Tra Paul Kagame, presidente del Ruanda, e il suo omologo congolese, Felix Tshisekedi, volano accuse reciproche. Secondo il Ruanda, che sostiene apertamente l’M23, l’occupazione era «necessaria» per mettere fine ai bombardamenti di Congo e Burundi. Ma chi vive nella zona da anni smentisce assolutamente questa versione: «Non appena firmati gli accordi di pace il 4 dicembre scorso (a Washington, ndr), sono iniziate le ostilità, con fitti bombardamenti delle milizie sui villaggi, sui civili in fuga, anche tramite droni, a partire dall’estremo nord della piana della Ruzizi, ossia a 60/70 chilometri da Uvira».

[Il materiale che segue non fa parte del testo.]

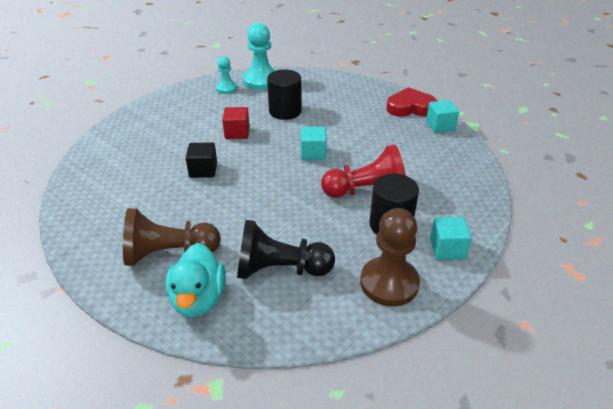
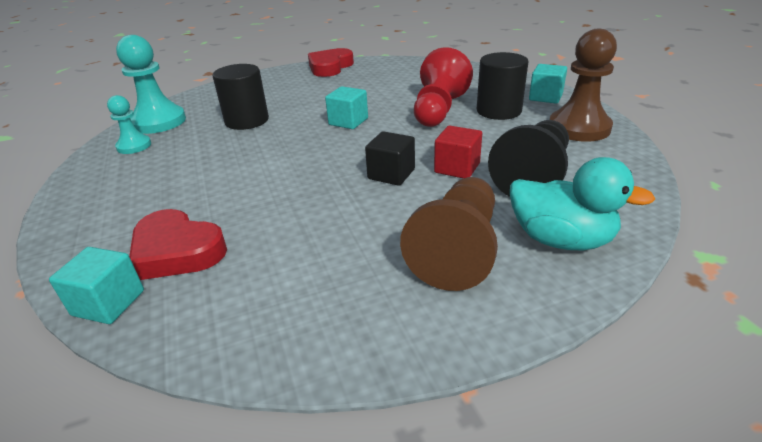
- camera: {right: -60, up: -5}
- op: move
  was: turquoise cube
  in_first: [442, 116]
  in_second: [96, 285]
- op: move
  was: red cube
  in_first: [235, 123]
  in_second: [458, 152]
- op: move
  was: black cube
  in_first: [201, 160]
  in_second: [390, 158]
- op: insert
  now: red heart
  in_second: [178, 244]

L’arrivo dell’M23 era dunque una cronaca annunciata: nei giorni scorsi i miliziani avevano già occupato la cittadina di Kamanyola, a 15 chilometri dalla missione di Luvunghi, non lontano da Uvira. Da mezzogiorno di ieri in poi, la sfilata di camion pieni di militari burundesi, alleati del governo, e una fila infinita di gente diretta verso la frontiera. Adesso sarà il Burundi a farsi carico di migliaia di rifugiati: questa nuova fase bellica apre scenari ancora più cupi per i civili, con i fondi delle agenzie umanitarie in calo. Un carico pesante per la regione dei Grandi Laghi ricchissima e senza pace.